*任务说明*
请一字不差地打印下方关于《沙丘》的文章中从“本文写作于2021版《沙丘》正式上映之前”到“他需要额外打零工来补贴家用。”的部分。

*所给文本*
☆ ☆ ☆ ☆

一个从未被实现的梦想

本文写作于2021版《沙丘》正式上映之前
上帝创造了阿拉吉斯,以锤炼他的信徒。——《沙丘》
在阿拉吉斯,只有无尽的黄沙是永恒的存在。从清晨到黄昏,烈日炙烤着每一寸土地,将珍贵的水分慢慢抽走。孤独的人们身穿着蒸馏服,躲藏在阴影里,祈祷着白昼的过去。这里是残忍之地,从未有怜悯之心,生存的压力来自于各处,沙漠、烈日还有虎视眈眈的敌人。蔓延至天际的沙丘在狂风中变换着形态,远处一只巨大的沙虫在天际的尽头高高跃起,随即又消失不见。
过去的50多年中,曾经有许多人想用电影还原上面的场景,但最终都没有取得令人满意的结果。这个名为《沙丘》(Dune)的故事成为了梦想,命运和诅咒的代名词,见证了一个个雄心勃勃的宏大构想走向不可避免的失败,又一次次在黑暗中激发起野心家们再造现实的不朽愿景。如果《沙丘》自己有生命,那它从未作出过任何改变。它只是等待着,等待着一个机会,正如那条蛰伏在黑暗中的沙虫。

万事开头难,难就难在初始阶段。在此期间,必须穷尽心力,使诸方面保持平衡,以利于今后的发展。
——《沙丘》
1958年,在俄勒冈州弗洛伦萨市郊附近的沙丘中,总会出现一个来来回回行走的男人。他年近40岁,穿着厚重的飞行员服,脸上的络腮胡因为许久没有修剪而显得异常凌乱。这个男人叫弗兰克·赫伯特(Frank Herbert),此时的他正在为当地杂志撰写一篇关于沙丘生态的报告。为了完成这份工作,赫伯特经常在这片沙漠之中待上一整天,有时候他会孤独地走上数个小时,直到鞋子里满是沙子,另一些时候他则静静地站着,注视着狂风掩埋自己的足迹。
从19岁开始,赫伯特就立志成为一名作家。童年时期他在华盛顿州塔科马市的一个沿海小社区度过,最大的爱好是乘船出海和捕鱼,成年之后又在多家地区性的报社工作。他经历了二战,在海军摄影师服役了8个月就退役回家。在研究沙丘生态之前,赫伯特已经发表了几个短篇科幻故事,但都没有取得什么反响。微薄的稿费并不能支持他全职写作,为此他需要额外打零工来补贴家用。

☆ ☆ ☆ ☆

*收集数据*
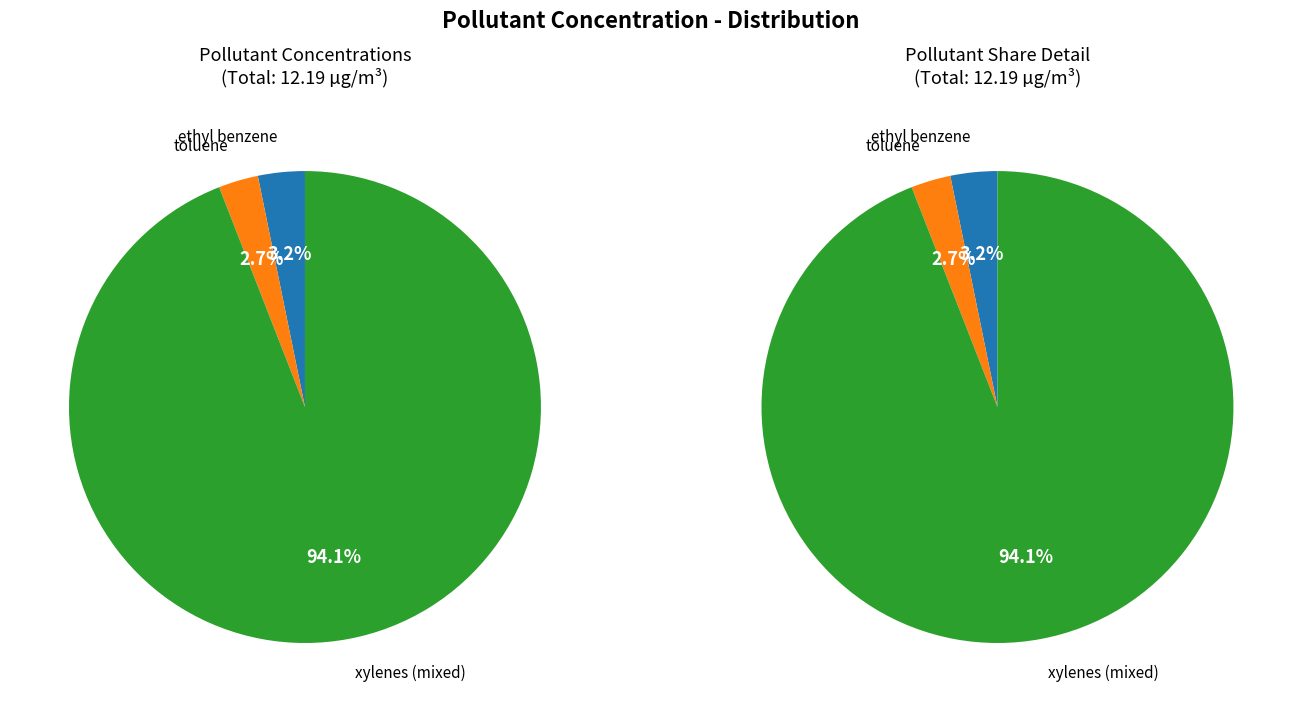

True or false: ethyl benzene accounts for 12% of the total.

False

☆ ☆ ☆ ☆

*练习答案*
本文写作于2021版《沙丘》正式上映之前
上帝创造了阿拉吉斯,以锤炼他的信徒。——《沙丘》
在阿拉吉斯,只有无尽的黄沙是永恒的存在。从清晨到黄昏,烈日炙烤着每一寸土地,将珍贵的水分慢慢抽走。孤独的人们身穿着蒸馏服,躲藏在阴影里,祈祷着白昼的过去。这里是残忍之地,从未有怜悯之心,生存的压力来自于各处,沙漠、烈日还有虎视眈眈的敌人。蔓延至天际的沙丘在狂风中变换着形态,远处一只巨大的沙虫在天际的尽头高高跃起,随即又消失不见。
过去的50多年中,曾经有许多人想用电影还原上面的场景,但最终都没有取得令人满意的结果。这个名为《沙丘》(Dune)的故事成为了梦想,命运和诅咒的代名词,见证了一个个雄心勃勃的宏大构想走向不可避免的失败,又一次次在黑暗中激发起野心家们再造现实的不朽愿景。如果《沙丘》自己有生命,那它从未作出过任何改变。它只是等待着,等待着一个机会,正如那条蛰伏在黑暗中的沙虫。

万事开头难,难就难在初始阶段。在此期间,必须穷尽心力,使诸方面保持平衡,以利于今后的发展。
——《沙丘》
1958年,在俄勒冈州弗洛伦萨市郊附近的沙丘中,总会出现一个来来回回行走的男人。他年近40岁,穿着厚重的飞行员服,脸上的络腮胡因为许久没有修剪而显得异常凌乱。这个男人叫弗兰克·赫伯特(Frank Herbert),此时的他正在为当地杂志撰写一篇关于沙丘生态的报告。为了完成这份工作,赫伯特经常在这片沙漠之中待上一整天,有时候他会孤独地走上数个小时,直到鞋子里满是沙子,另一些时候他则静静地站着,注视着狂风掩埋自己的足迹。
从19岁开始,赫伯特就立志成为一名作家。童年时期他在华盛顿州塔科马市的一个沿海小社区度过,最大的爱好是乘船出海和捕鱼,成年之后又在多家地区性的报社工作。他经历了二战,在海军摄影师服役了8个月就退役回家。在研究沙丘生态之前,赫伯特已经发表了几个短篇科幻故事,但都没有取得什么反响。微薄的稿费并不能支持他全职写作,为此他需要额外打零工来补贴家用。